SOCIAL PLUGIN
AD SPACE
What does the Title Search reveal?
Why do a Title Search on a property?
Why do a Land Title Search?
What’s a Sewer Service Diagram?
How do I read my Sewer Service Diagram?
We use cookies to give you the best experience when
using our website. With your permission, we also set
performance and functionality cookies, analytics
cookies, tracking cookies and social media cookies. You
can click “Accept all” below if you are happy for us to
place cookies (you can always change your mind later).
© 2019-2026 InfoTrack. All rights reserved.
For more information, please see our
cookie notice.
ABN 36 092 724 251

—————

§ REQUEST: Can you write out every line of the entries above, word for word?

§ ANSWER SECTION:
SOCIAL PLUGIN
AD SPACE
What does the Title Search reveal?
Why do a Title Search on a property?
Why do a Land Title Search?
What’s a Sewer Service Diagram?
How do I read my Sewer Service Diagram?
We use cookies to give you the best experience when
using our website. With your permission, we also set
performance and functionality cookies, analytics
cookies, tracking cookies and social media cookies. You
can click “Accept all” below if you are happy for us to
place cookies (you can always change your mind later).
© 2019-2026 InfoTrack. All rights reserved.
For more information, please see our
cookie notice.
ABN 36 092 724 251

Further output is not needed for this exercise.